**Task description**
Please output these lines as a JSON list of strings, with one string for each line and no blank lines.
►
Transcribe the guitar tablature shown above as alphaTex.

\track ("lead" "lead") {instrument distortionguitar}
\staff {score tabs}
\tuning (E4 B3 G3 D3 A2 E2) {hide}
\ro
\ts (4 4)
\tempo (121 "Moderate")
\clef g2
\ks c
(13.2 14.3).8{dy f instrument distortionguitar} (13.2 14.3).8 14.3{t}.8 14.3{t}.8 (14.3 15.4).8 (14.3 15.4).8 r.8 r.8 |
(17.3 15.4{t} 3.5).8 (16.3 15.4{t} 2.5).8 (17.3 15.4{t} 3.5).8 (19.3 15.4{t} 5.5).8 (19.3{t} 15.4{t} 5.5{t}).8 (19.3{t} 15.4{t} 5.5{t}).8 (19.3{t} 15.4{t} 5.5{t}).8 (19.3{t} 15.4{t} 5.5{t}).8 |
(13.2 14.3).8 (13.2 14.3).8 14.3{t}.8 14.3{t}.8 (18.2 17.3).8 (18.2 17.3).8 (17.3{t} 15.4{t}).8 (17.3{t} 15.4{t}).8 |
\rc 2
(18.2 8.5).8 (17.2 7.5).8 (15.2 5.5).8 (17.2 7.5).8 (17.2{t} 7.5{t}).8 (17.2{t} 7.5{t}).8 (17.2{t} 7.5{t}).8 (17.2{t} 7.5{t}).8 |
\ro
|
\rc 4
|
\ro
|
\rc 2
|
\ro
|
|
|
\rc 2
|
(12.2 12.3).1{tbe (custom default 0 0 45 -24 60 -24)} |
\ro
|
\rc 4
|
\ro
◄
**Full output**
[
  "Transcribe the guitar tablature shown above as alphaTex.",
  "\\track (\"lead\" \"lead\") {instrument distortionguitar}",
  "\\staff {score tabs}",
  "\\tuning (E4 B3 G3 D3 A2 E2) {hide}",
  "\\ro",
  "\\ts (4 4)",
  "\\tempo (121 \"Moderate\")",
  "\\clef g2",
  "\\ks c",
  "(13.2 14.3).8{dy f instrument distortionguitar} (13.2 14.3).8 14.3{t}.8 14.3{t}.8 (14.3 15.4).8 (14.3 15.4).8 r.8 r.8 |",
  "(17.3 15.4{t} 3.5).8 (16.3 15.4{t} 2.5).8 (17.3 15.4{t} 3.5).8 (19.3 15.4{t} 5.5).8 (19.3{t} 15.4{t} 5.5{t}).8 (19.3{t} 15.4{t} 5.5{t}).8 (19.3{t} 15.4{t} 5.5{t}).8 (19.3{t} 15.4{t} 5.5{t}).8 |",
  "(13.2 14.3).8 (13.2 14.3).8 14.3{t}.8 14.3{t}.8 (18.2 17.3).8 (18.2 17.3).8 (17.3{t} 15.4{t}).8 (17.3{t} 15.4{t}).8 |",
  "\\rc 2",
  "(18.2 8.5).8 (17.2 7.5).8 (15.2 5.5).8 (17.2 7.5).8 (17.2{t} 7.5{t}).8 (17.2{t} 7.5{t}).8 (17.2{t} 7.5{t}).8 (17.2{t} 7.5{t}).8 |",
  "\\ro",
  "|",
  "\\rc 4",
  "|",
  "\\ro",
  "|",
  "\\rc 2",
  "|",
  "\\ro",
  "|",
  "|",
  "|",
  "\\rc 2",
  "|",
  "(12.2 12.3).1{tbe (custom default 0 0 45 -24 60 -24)} |",
  "\\ro",
  "|",
  "\\rc 4",
  "|",
  "\\ro"
]